[HN Gopher] Optimizing Postgres table layout for maximum efficiency
___________________________________________________________________
Optimizing Postgres table layout for maximum efficiency
Author : napsterbr
Score : 65 points
Date : 2024-10-06 15:50 UTC (1 days ago)
(HTM) web link (r.ena.to)
(TXT) w3m dump (r.ena.to)
| remus wrote:
| Very interesting, but I think the author overstates the
| importance of alignment a little. Unless your data/indexes are
| already of a challenging size (or you expect them to be
| imminently) for your hardware then fiddling with byte alignment
| details feels like a fairly premature optimisation.
|
| Disk is cheap, memory is plentiful, your time is expensive etc.
| koolba wrote:
| > Disk is cheap, memory is plentiful, your time is expensive
| etc.
|
| Taking the time to know the in memory sizing for your data
| types is well worth it. Taking the time to think about the
| types to use and sorting them by size is also minimal and well
| worth it.
|
| It may make sense for the system to do it automatically for
| newly created tables. But maybe not as it's possible you'd want
| the data layout to match some existing structure.
| egnehots wrote:
| As mentioned in the article, it's a good idea to consider this
| when creating a new table, since it's essentially a free
| optimization. However, it's probably not worth the hassle of
| reordering a production table for that.
|
| > Disk is cheap, memory is plentiful, but your time is
| expensive, etc.
|
| One thing to keep in mind, though, is that while you often have
| plenty of disk space, RAM is still relatively expensive. It's
| also divided into many smaller buffers, such as working memory
| and shared buffers, which are not that large. These
| optimizations help to fit more data into cache.
|
| However, what the article said about alignment being important
| for indexes is somewhat misleading. Reordering an index field
| is not the same as reordering columns in a table. Beside having
| to rewrite queries, it also changes the access pattern and the
| time required to access the data, which is often much more
| significant than the space saved. Indexes are, by nature, a
| tradeoff where you give up space to gain time, so this mindset
| doesn't really apply there.
| napsterbr wrote:
| Hey, author here.
|
| > Indexes are, by nature, a tradeoff where you give up space
| to gain time, so this mindset doesn't really apply there.

▬▬▬▬▬▬

» **Set problem**:
In the thread on optimizing Postgres table layout, which resource does egnehots say is still relatively expensive even when disk space is plentiful?

» **Information shown**:

▬▬▬▬▬▬

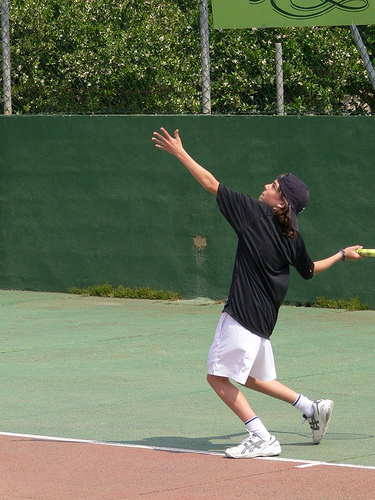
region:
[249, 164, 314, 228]
Boy wearing a black hat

▬▬▬▬▬▬

» **Answer to this exercise**:
RAM